◆ GIVEN PASSAGE
'''

Catherine Hagel is the fourth-oldest American. Pic: Jeff Wheeler
MINNEAPOLIS ST.PAUL-MINNESOTA (Star Tribune), February 9. 2008:
By Warren Wolfe, Star Tribune
During her first 111 years, Catherine Hagel was a doer, a talker and a farm wife who taught her children, by example and expectation, the value of hard work, a positive attitude and an utter trust that God gets everything right.
Now she lives in a quiet inner place, responding occasionally with a word or faint smile as a nursing home aide offers a gentle caress or her daughter speaks into her better left ear.
Still, Hagel continues to break new ground. Today, at age 113 and 73 days, she enters the record books.
Hagel is the longest-lived Minnesotan, according to the Gerontology Research Group, which documents and tracks "supercentenarians" -- people 110 and older.
This is the day Hagel surpassed the previous record set by her sister-in-law and good friend from childhood, Delvina Dahlheimer, who died at 113 and 72 days in 2002.
She's also the fourth-oldest American and seventh-oldest person in the world -- the oldest being a woman in Indiana who is 114 and 295 days.
Cecilia Gulczinski, 89, Catherine Hagel’s oldest daughter, visits her often at her New Hope nursing home. Hagel lived on her farm near Rogers until she was 100, said her daughter, and remained vigorous for years after. By Jeff Wheeler, Star Tribune
"Mom was really good up until she was 111," said daughter Cecelia Gulczinski, who at 89 is the oldest of nine surviving children. "And she's still healthy enough -- there's nothing really wrong. She's just getting a little old."
Hagel is in a rare group -- perhaps 300 worldwide -- who have reached at least age 110, according to the New England Centenarian Study at Boston University.
Like most very old people, Hagel never held much with doctoring, takes no medications and comes from a long-lived family.
"I don't know, people in our family just tend to live long," Gulczinski said. "They say it's good genes, good lifestyle and good luck -- oh, and not taking life too seriously."
To aid in the search for clues to extremely long life, researchers at the Centenarian Study last year took blood samples from mother and daughter.
"Maybe it's Mom's German blood," Gulczinski joked.
Camping out in the garage
Until she was 100, Hagel stayed on the 40-acre farm near Rogers after her husband died in 1966, keeping up a huge garden, sewing, quilting and holding court with visiting relatives.
"When Mom was about 80 we tried to get her to move after the house burned down, but she refused," her daughter said. "She camped out on a cot in the garage, then in an old trailer house till we rebuilt the farmhouse."
Finally, increasing frailty and a painful case of untreated shingles drove Hagel to leave the farm and move to Northridge Care Center in New Hope.
She was born Catherine Dahlheimer on November 28, 1894, on a farm near Dayton.
That year Grover Cleveland was president, Coca-Cola was first bottled and the Great Hinckley Fire killed more than 400 people.

'''

◆ Collected data
'''

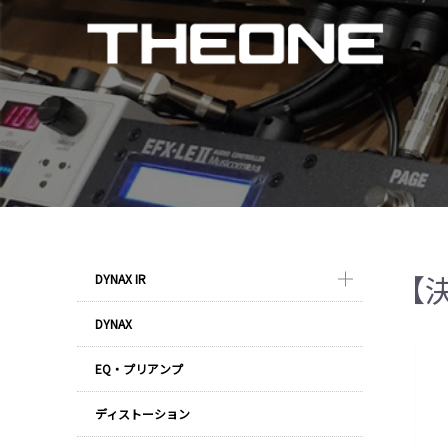
【決
DYNAX IR
DYNAX
EQ・プリアンプ
ディストーション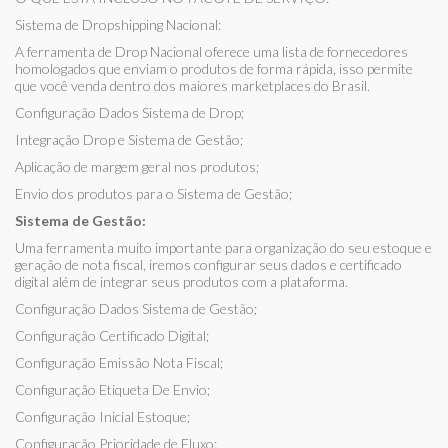
Sistema de Dropshipping Nacional:
A ferramenta de Drop Nacional oferece uma lista de fornecedores
homologados que enviam o produtos de forma rápida, isso permite
que você venda dentro dos maiores marketplaces do Brasil.
Configuração Dados Sistema de Drop;
Integração Drop e Sistema de Gestão;
Aplicação de margem geral nos produtos;
Envio dos produtos para o Sistema de Gestão;
Sistema de Gestão:
Uma ferramenta muito importante para organização do seu estoque e
geração de nota fiscal, iremos configurar seus dados e certificado
digital além de integrar seus produtos com a plataforma.
Configuração Dados Sistema de Gestão;
Configuração Certificado Digital;
Configuração Emissão Nota Fiscal;
Configuração Etiqueta De Envio;
Configuração Inicial Estoque;
Configuração Prioridade de Fluxo;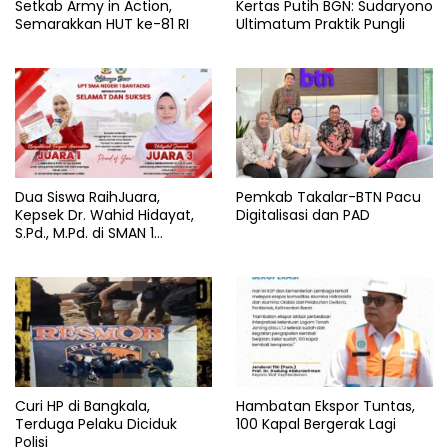
Setkab Army in Action,
Kertas Putih BGN: Sudaryono
Semarakkan HUT ke-81 RI
Ultimatum Praktik Pungli
Dua Siswa RaihJuara,
Pemkab Takalar-BTN Pacu
Kepsek Dr. Wahid Hidayat,
Digitalisasi dan PAD
S.Pd., M.Pd. di SMAN 1
Bantaeng Tuai Pujian
Curi HP di Bangkala,
Hambatan Ekspor Tuntas,
Terduga Pelaku Diciduk
100 Kapal Bergerak Lagi
Polisi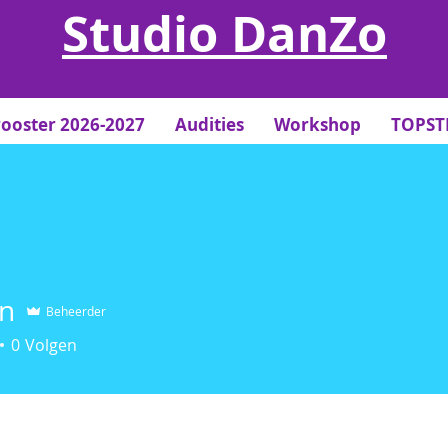
Studio DanZo
rooster 2026-2027
Audities
Workshop
TOPS
efles volgen?
M
n
Beheerder
0
Volgen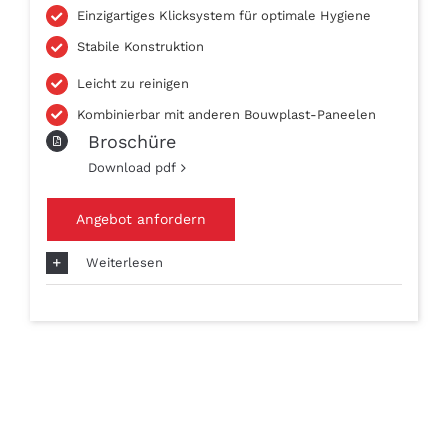
Einzigartiges Klicksystem für optimale Hygiene
Stabile Konstruktion
Leicht zu reinigen
Kombinierbar mit anderen Bouwplast-Paneelen
Broschüre
Download pdf
Angebot anfordern
Weiterlesen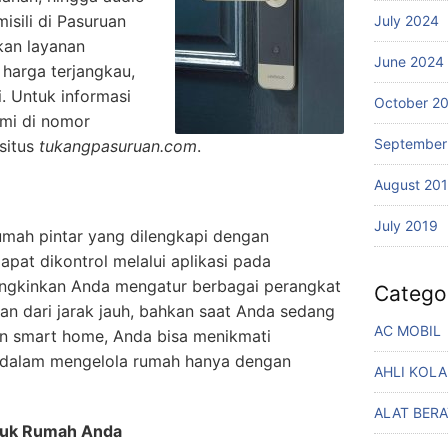
isili di Pasuruan
July 2024
kan layanan
June 2024
harga terjangkau,
. Untuk informasi
October 2
ami di nomor
September
situs
tukangpasuruan.com
.
August 20
July 2019
mah pintar yang dilengkapi dengan
pat dikontrol melalui aplikasi pada
ngkinkan Anda mengatur berbagai perangkat
Catego
an dari jarak jauh, bahkan saat Anda sedang
AC MOBIL
an smart home, Anda bisa menikmati
dalam mengelola rumah hanya dengan
AHLI KOL
ALAT BERA
tuk Rumah Anda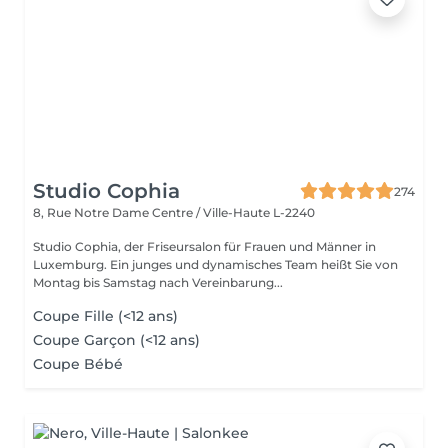
Studio Cophia
274
8, Rue Notre Dame
Centre / Ville-Haute L-2240
Studio Cophia, der Friseursalon für Frauen und Männer in
Luxemburg. Ein junges und dynamisches Team heißt Sie von
Montag bis Samstag nach Vereinbarung...
Coupe Fille (<12 ans)
Coupe Garçon (<12 ans)
Coupe Bébé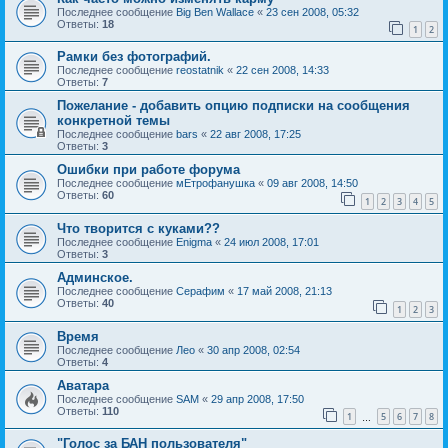
Последнее сообщение
Big Ben Wallace
«
23 сен 2008, 05:32
Ответы:
18
1
2
Рамки без фотографий.
Последнее сообщение
reostatnik
«
22 сен 2008, 14:33
Ответы:
7
Пожелание - добавить опцию подписки на сообщения
конкретной темы
Последнее сообщение
bars
«
22 авг 2008, 17:25
Ответы:
3
Ошибки при работе форума
Последнее сообщение
мЕтрофанушка
«
09 авг 2008, 14:50
Ответы:
60
1
2
3
4
5
Что творится с куками??
Последнее сообщение
Enigma
«
24 июл 2008, 17:01
Ответы:
3
Админское.
Последнее сообщение
Серафим
«
17 май 2008, 21:13
Ответы:
40
1
2
3
Время
Последнее сообщение
Лео
«
30 апр 2008, 02:54
Ответы:
4
Аватара
Последнее сообщение
SAM
«
29 апр 2008, 17:50
Ответы:
110
1
5
6
7
8
…
"Голос за БАН пользователя"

'''

◆ ACTIVITY A
Answer these questions using the article about Catherine Hagel:
(i) Whose record did Hagel surpass, and at what age did that person die?
(ii) How large was the farm near Rogers where Hagel stayed after her husband died?
(iii) On what date and near what place was Hagel born?
◆ ACTIVITY B
List every activity that the article about Catherine Hagel says she kept up while she stayed on the farm until she was 100.
◆ ACTIVITY C
Retype the part of the article about Catherine Hagel between "Like most very" and "mother and daughter.", inclusive.

◆ SOLUTION A
(i) Delvina Dahlheimer, her sister-in-law, who died at 113 and 72 days.
(ii) 40 acres.
(iii) November 28, 1894, on a farm near Dayton.

◆ SOLUTION B
Keeping up a huge garden
Sewing
Quilting
Holding court with visiting relatives

◆ SOLUTION C
Like most very old people, Hagel never held much with doctoring, takes no medications and comes from a long-lived family.
"I don't know, people in our family just tend to live long," Gulczinski said. "They say it's good genes, good lifestyle and good luck -- oh, and not taking life too seriously."
To aid in the search for clues to extremely long life, researchers at the Centenarian Study last year took blood samples from mother and daughter.